Financial Terms Consumers With Credit Cards Need To Know  

It’s essential for credit card users to know the difference between an available balance and a current balance. But you should know additional financial terms to better understand your credit card’s terms and conditions. 

Annual Percentage Rate

A credit card’s annual percentage rate (APR) is the interest charge you pay for carrying a credit card balance. When a consumer does not pay their current statement balance in full, then interest is charged on the balance amount. If you want to know what your monthly interest rate is on your credit card, divide the APR by 12. For example, a 25% APR divided by 12 equals a 2.0833% monthly interest rate.  

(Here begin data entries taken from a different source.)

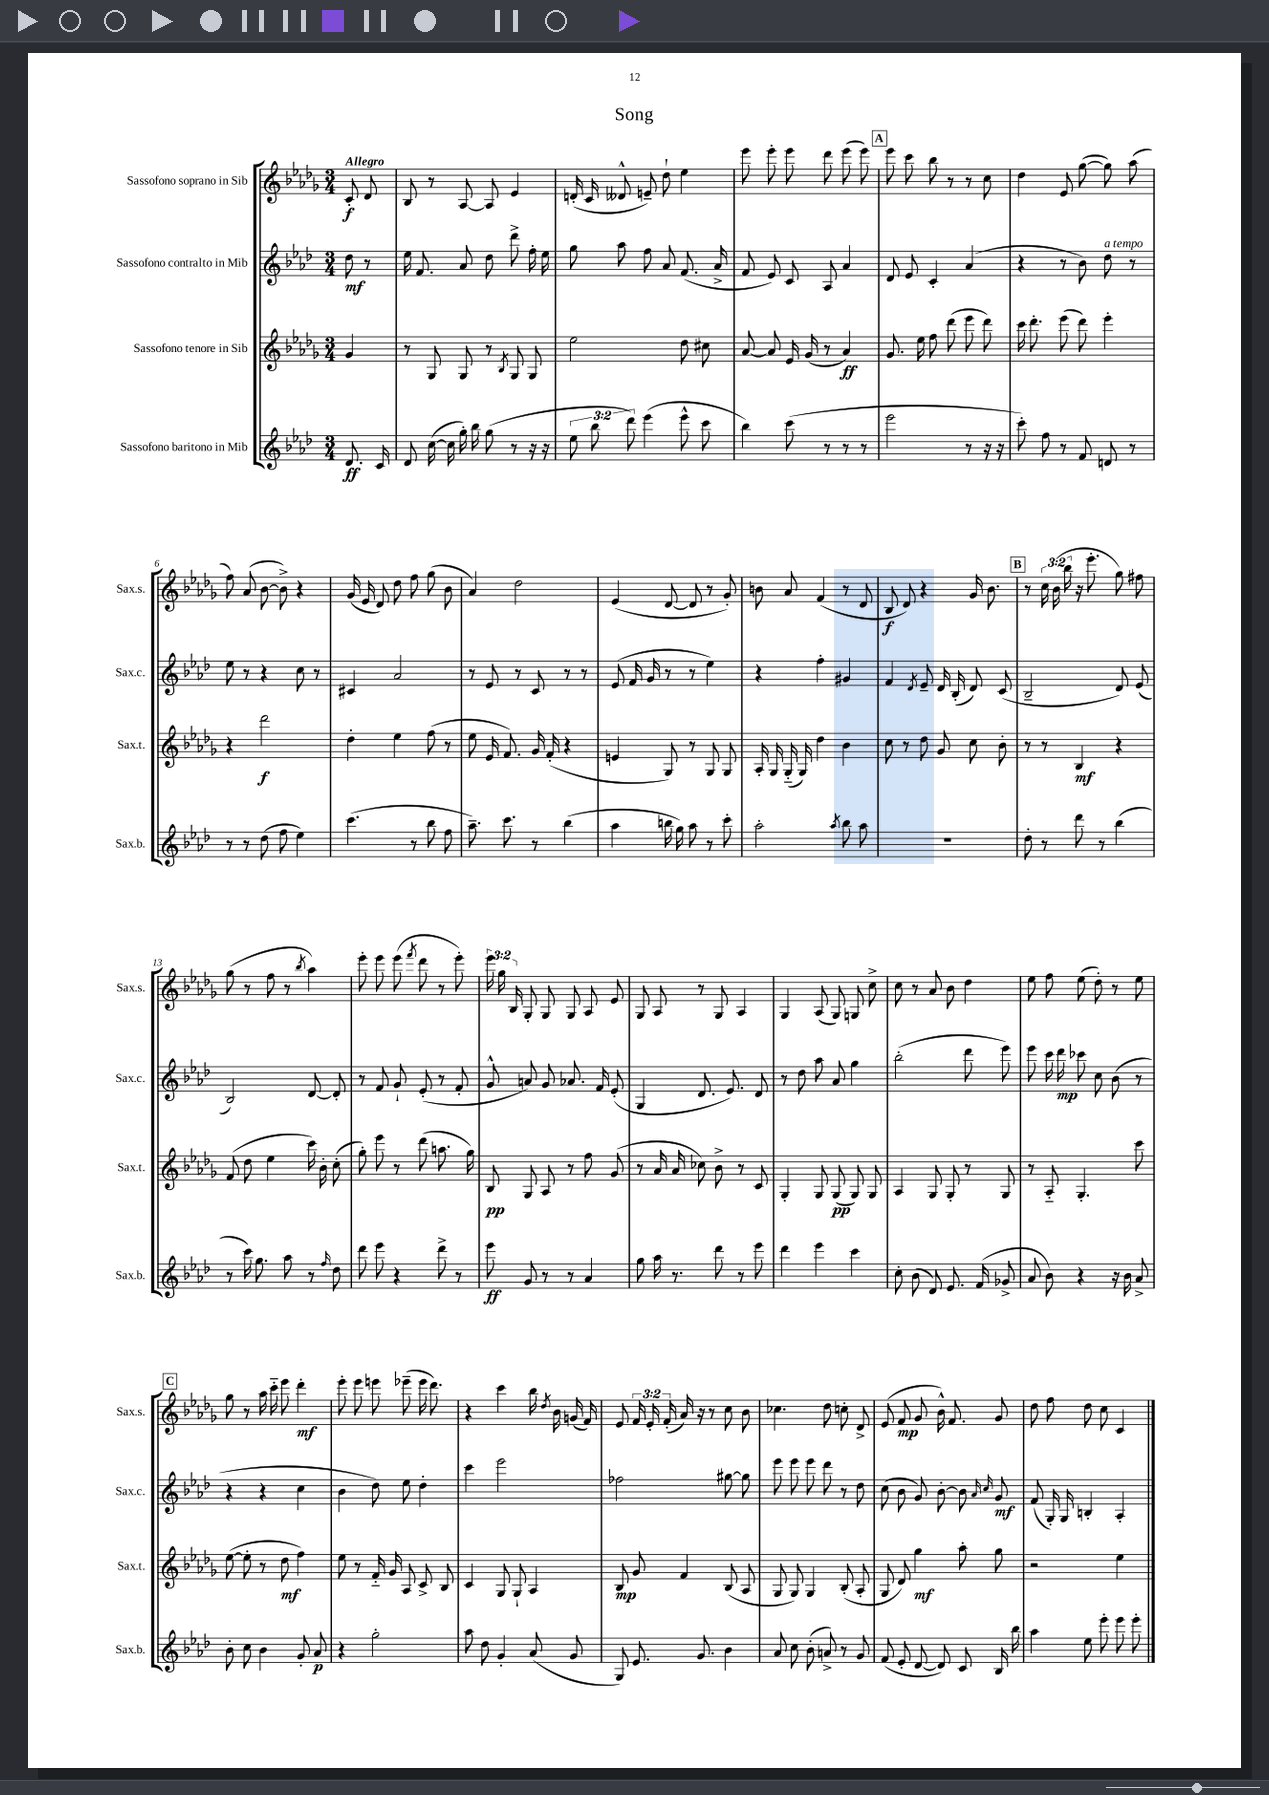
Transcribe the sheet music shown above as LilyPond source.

\header { title = "Song" }
<<
\new StaffGroup <<
\new Staff = "s0" \with { instrumentName = "Sassofono soprano in Sib" shortInstrumentName = "Sax.s." } {
    \clef treble \key des \major \numericTimeSignature \time 3/4 \override Staff.TupletNumber.text = #tuplet-number::calc-fraction-text \partial 4 \tempo "Allegro"
    \autoBeamOff c'8-.\f des'8 |
    bes8 r8 aes8~ aes8 ees'4 |
    d'16-.( c'16 deses'8-^ e'8--) des''8-! ees''4 |
    ees'''8 ees'''8-. ees'''8 des'''8 ees'''8( ees'''8) |
    \mark \markup { \box "A" } ees'''8 c'''8 bes''8 r8 r8 c''8 |
    des''4 ees'8 ges''8~( ges''8) aes''8( |
    f''8) aes'8( bes'8~ bes'8->) r4 |
    ges'16( ees'16 des'8) des''8 f''8 ges''8( bes'8 |
    aes'4) des''2 |
    ees'4( des'8~ des'8 r8 ges'8-.) |
    b'8 aes'8 f'4( r8 des'8 |
    bes8\f des'8) r4 ges'16 bes'8. |
    \mark \markup { \box "B" } r8 \tuplet 3/2 { c''16 bes'16( bes''16 } r16 ees'''8.-. ges''8) fis''8 |
    ges''8( r8 f''8 r8 \acciaccatura { bes''8 } aes''4) |
    ees'''8-. ees'''8 ees'''8( \acciaccatura { f'''8 } des'''8 r8 ees'''8-.) |
    \tuplet 3/2 { ees'''16 ges''16 bes16 } ges8-. ges8 ges8 aes8 ees'8 |
    ges8 aes8 r8 ges8 aes4 |
    ges4 aes8( ges8) g8 c''8-> |
    c''8 r8 aes'8 bes'8 des''4 |
    ees''8 f''8 ees''8( des''8-.) r8 ees''8 |
    \mark \markup { \box "C" } ges''8 r8 aes''16 c'''16-_ ees'''8 des'''4-.\mf |
    ees'''8-. ees'''8 e'''8 ees'''8--( ees'''16 des'''8.) |
    r4 c'''4 bes''16 \acciaccatura { des''8 } bes'16 g'16( f'16) |
    ees'8 \tuplet 3/2 { f'16 ees'16-. f'16-.( } aes'16) r16 r8 c''8 bes'8 |
    ces''4. des''8 c''8-. des'8-> |
    ees'8( f'8\mp ges'8 bes'16-^) f'8. ges'8 |
    des''8 f''8 des''8 c''8 c'4 \bar "|." |
}
\new Staff = "s1" \with { instrumentName = "Sassofono contralto in Mib" shortInstrumentName = "Sax.c." } {
    \clef treble \key aes \major \numericTimeSignature \time 3/4 \partial 4
    \autoBeamOff des''8\mf r8 |
    ees''16 f'8. aes'8 des''8 des'''8-> f''16-. ees''16 |
    g''8 aes''8 f''8 aes'8 f'8.( aes'16-> |
    f'8 ees'8) c'8 aes8 aes'4 |
    \mark \markup { \box "A" } des'8 ees'8 c'4-. aes'4( |
    r4 r8 bes'8) des''8^\markup { \italic "a tempo" } r8 |
    ees''8 r8 r4 c''8 r8 |
    cis'4 aes'2 |
    r8 ees'8 r8 c'8 r8 r8 |
    ees'8( f'16 g'16 r8 r8 ees''4) |
    r4 f''4-. gis'4 |
    f'4 \acciaccatura { des'8 } ees'8-- des'16 bes16-.( des'8) c'8( |
    \mark \markup { \box "B" } bes2-- des'8) ees'8( |
    bes2) des'8~ des'8-. |
    r8 f'8 g'8-! ees'8-.( r8 f'8-. |
    g'8-^ a'8) g'8 aes'8. f'16 ees'8-.( |
    g4 des'8. ees'8.) des'8 |
    r8 des''8 aes''8 aes'8 g''4 |
    bes''2-.( des'''8 ees'''8) |
    ees'''8 c'''16 des'''16\mp ces'''8 c''8 bes'8( r8 |
    \mark \markup { \box "C" } r4 r4 c''4 |
    bes'4 des''8) ees''8 des''4-. |
    c'''4 ees'''2 |
    fes''2 gis''8~ gis''8 |
    ees'''8 ees'''8 ees'''8 des'''8 r8 des''8 |
    c''8( bes'8 g'8) bes'8~-. bes'8 \grace { aes'16 c''16 } g'8\mf |
    f'8( g16-.) g16 b4-. aes4-. \bar "|." |
}
\new Staff = "s2" \with { instrumentName = "Sassofono tenore in Sib" shortInstrumentName = "Sax.t." } {
    \clef treble \key des \major \numericTimeSignature \time 3/4 \partial 4
    \autoBeamOff ges'4 |
    r8 ges8 ges8 r8 \acciaccatura { bes8 } ges8 ges8 |
    ees''2 des''8 cis''8 |
    aes'8~ aes'8 ees'16 ges'16( r8 aes'4\ff) |
    \mark \markup { \box "A" } ges'8. ees''16 f''8 des'''8( ees'''8 des'''8) |
    c'''16 des'''8.-. ees'''8( des'''8) ees'''4-. |
    r4 des'''2\f |
    des''4-. ees''4 f''8( r8 |
    ees''8 ees'16 f'8.) ges'16 f'16-.( r4 |
    e'4 ges8) r8 ges8 ges8 |
    aes16-. ges16 ges16-_( ges16) des''4 bes'4 |
    c''8 r8 des''8 ges'8 c''8 bes'8-. |
    \mark \markup { \box "B" } r8 r8 bes4\mf r4 |
    f'8( des''8 ees''4 c'''16) bes'16-. c''8-.( |
    ges''8-.) ees'''8 r8 des'''8( a''8. ges''16) |
    bes8\pp ges8 aes8 r8 f''8 ges'8( |
    r8 aes'16 aes'16 ces''8) bes'8-> r8 c'8 |
    ges4-. ges8 ges8\pp( ges8) ges8 |
    aes4 ges8 ges8-. r8 ges8 |
    r8 aes8-_ ges4.-. c'''8 |
    \mark \markup { \box "C" } ees''8~( ees''8-. r8 des''8\mf f''4) |
    ees''8 r8 f'16-_ ges'16 aes8 c'8-> bes8 |
    c'4 ges8 ges8-! aes4 |
    bes8\mp ges'8 f'4 bes8( aes8 |
    ges8 ges8) ges4 bes8-.( aes8-. |
    ges8 des'8) ges''4\mf aes''8-. ges''8 |
    r2 ees''4 \bar "|." |
}
\new Staff = "s3" \with { instrumentName = "Sassofono baritono in Mib" shortInstrumentName = "Sax.b." } {
    \clef treble \key aes \major \numericTimeSignature \time 3/4 \override Staff.TupletNumber.text = #tuplet-number::calc-fraction-text \partial 4
    \autoBeamOff des'8.\ff c'16 |
    des'8 c''16~( c''16 g''16-.) bes''16 g''8( r8 r16 r16 |
    \tuplet 3/2 { ees''8 bes''8 des'''8) } ees'''4( ees'''8-^ c'''8 |
    bes''4) c'''8( r8 r8 r8 |
    \mark \markup { \box "A" } ees'''2 r8 r16 r16 |
    c'''8-.) f''8 r8 f'8 d'8 r8 |
    r8 r8 des''8( f''8 ees''4) |
    c'''4.( r8 bes''8 f''8 |
    aes''8.--) c'''8. r8 bes''4( |
    aes''4 b''16 g''16) aes''8 r8 c'''8-. |
    aes''2-. \acciaccatura { aes''8 } bes''8 aes''8 |
    R2. |
    \mark \markup { \box "B" } des''8-. r8 des'''8 r8 bes''4( |
    r8 c'''16) g''8. aes''8 r8 \grace { f''16 } des''8 |
    des'''8 ees'''8 r4 des'''8-> r8 |
    ees'''8\ff g'8 r8 r8 aes'4 |
    g''8 aes''16 r8. des'''8 r8 ees'''8 |
    des'''4 ees'''4 c'''4 |
    c''8-. bes'8( des'8) ees'8. f'16( ges'8-> |
    aes'8 bes'8) r4 r16 bes'16 aes'8-> |
    \mark \markup { \box "C" } bes'8-. c''8 bes'4 g'8-. aes'8\p |
    r4 g''2-. |
    aes''8 des''8 g'4-. aes'8( g'8 |
    g8) ees'8. g'8. bes'4 |
    aes'8 c''8 bes'8-.( a'8->) r8 g'8 |
    f'8( ees'8-. des'8~ des'8) c'8 bes16 bes''16 |
    aes''4 ees''8 ees'''8-. ees'''8 ees'''8-. \bar "|." |
}
>>
>>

Most credit cards charge different APRs depending on the financial activities of the borrower. For example, these are a few additional APRs you may have to pay for specific actions:

  • Balance Transfer APR – Interest charged for moving debt from one credit card to another credit card. 
  • Cash Advance APR – When you withdraw cash using your credit card, you will have to pay a cash advance APR. 
  • Introductory APR – Promotional interest rate for new credit card holders. Typically the 0% APR only lasts for a short period before switching to the standard rate.    
  • Purchase APR – Interest charge for new purchases. A purchase APR can be a fixed or variable interest rate.
  • Penalty APR – A percentage fee for having a credit card bill more than 60 days late. A penalty APR differs from the late fee but can still hurt your credit.

Balance Transfer

A balance transfer is when you move one credit card balance to another credit card. Transferring a balance can help you save hundreds of dollars if the new credit card has a lower APR. 

Balance transfer cards typically offer an introductory 0% APR that allows you to skip paying interest charges for a short period, usually 6 to 21 months. However, your credit card issuer may charge a balance transfer fee. Balance transfer fees are either a flat fee or a percentage of the debt transferred over. Keep in mind that you may not be able to transfer balances if you have two cards from the same financial institution.

In some instances, it may cost more to transfer credit card debt than to consolidate debt using a loan. Consider using loans with monthly installments, such as personal loans, to pay off high-interest credit cards if you have a lot of debt to transfer.    

Billing Cycle

A billing cycle is a timeframe from one credit card statement to the next. According to the CARD Act, a billing cycle must be at least 21 days, but it can last as long as 45 days. You can view your billing cycle on your monthly statement. 

Cash Advance

A cash advance is when you withdraw cash using your credit card at an ATM. You cannot withdraw the total amount of your credit limit, only a small portion. The amount you can get in cash depends on the credit card issuer. Cash advances can be costly since you have to pay a cash advance fee. A Cash advance fee is typically 5% or $10 per advance (whichever is greater).

Credit Utilization Rate

Credit card utilization is the amount of debt you have compared to your total credit limit. When you apply for a credit card or credit limit increase, the creditor will analyze your credit utilization ratio to determine your ability to manage your finances. 

If your current balance is more than 30% of your credit limit, you have a high credit utilization ratio. A high utilization ratio signifies that you are a financial risk, and your credit score can be negatively affected. Maintaining a low credit card balance can help you build good credit over time!

Minimum Payment

A minimum payment is the lowest amount you can pay at the end of each billing cycle. The amount you have to pay depends on how your credit card company calculates payments. 

The Bottom Line: Available Credit vs. Current Balance

Your current balance is the amount of money you owe for using your credit card, while your available balance is the amount you have left to spend. Knowing exactly how a credit card works and where your money goes can help you improve your finances and build credit!